Chief Executive Officer, Ministry of Finance Incorporated, Dr Armstrong Takang, said government took the right step by instituting forex reforms and freeing forex previously used to defend the naira.
He said the Federal Government had, in the past, lost so much forex trying to defend the naira, adding that the implementation of the ‘willing buyer, willing seller’ model preserved forex for the economy.
In its effort to unlock forex liquidity, the Federal Government, he asserted, is encouraging people with genuine forex to bring them back home for investment in the domestic economy.
He said many of the corporate assets were not paying dividend to the government, and that led to revenue loss.
“The International Monetary Fund advised us that domestic resource mobilisation is key in our plan to boost revenue. Also, many of our corporate assets have not been paying dividends. We have oil and gas assets that are not performing optimally and that has to stop. We need to optimise assets lying dormant to boost capital position,” Takang said.
The report said there was need for the new Central Bank of Nigeria leadership to be geared towards reversing the unorthodox policy measures of the last administration, restoring market confidence in CBN’s autonomy, and prioritising the core goals of price and exchange rate stability.
“Nonetheless, we believe that achieving all these in a short term would be a herculean task, given that complementary fiscal policy actions are required for the CBN to record gains.
“In the meantime, we canvass that the authorities double down on efforts to check insecurity, curb oil theft, tame inflation, anchor market yield on MPR, and improve the business environment. Also, we believe that the sustained high demand for FX in the parallel market due to lingering weak supply in the official market, coupled with inefficient processing time, would continue to undermine the objective of these measures.
“As regards the impact of the measures on the banking industry, we expect the re-introduction of the ‘willing buyer, willing seller’ model to support a modest positive upside for the FX transaction income of banks going forward,” the report added.
The Banking Sector Report, said: “As the new CBN leadership takes over, Nigerians and the banking industry are on the lookout for a positive and timely turnaround of stifling banking regulations and major monetary indices – exchange rate, inflation rate, and Foreign Portfolio Investment & Foreign Direct Investment flows.”
The report also provided highlights of the 2022 Nigerian Banking Sector report, ‘Brace for Impact’ which coincided with the onset of fresh global risks as the receding COVID-19 pandemic left deep footprints.

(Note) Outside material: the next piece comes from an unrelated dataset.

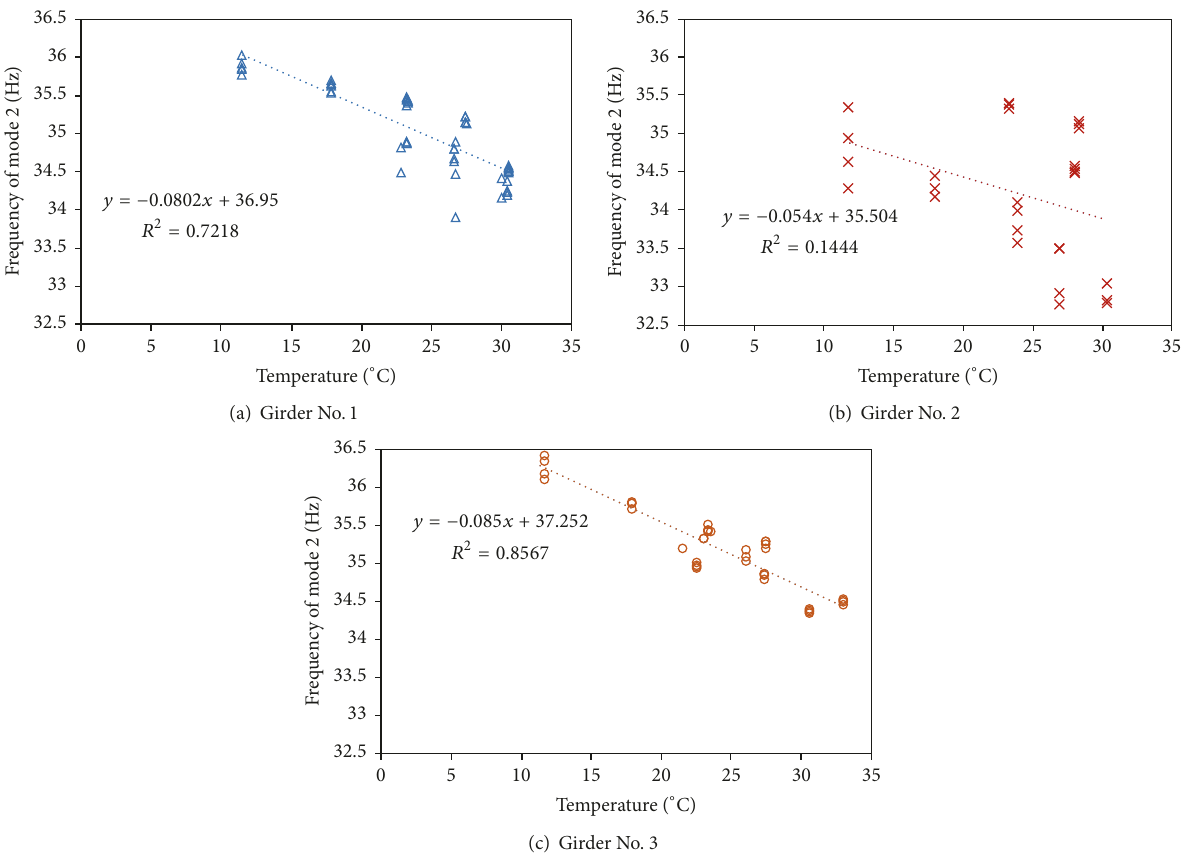
Figure 8: ((a)–(c)) Relation of frequencies of mode 2 to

“This evolution of risks shifted focus from economy-stimulating policies to the introduction of guard rails for overheating economies. Specifically, the emergency adoption of the Modern Monetary Theory playbook, in response to the pandemic, dovetailed into a glut of financial liquidity. Although the broad stimulus deterred prolonged global recession, the absence of commensurate productivity boost drove real and financial sector prices higher and threatened real output recovery,” it said.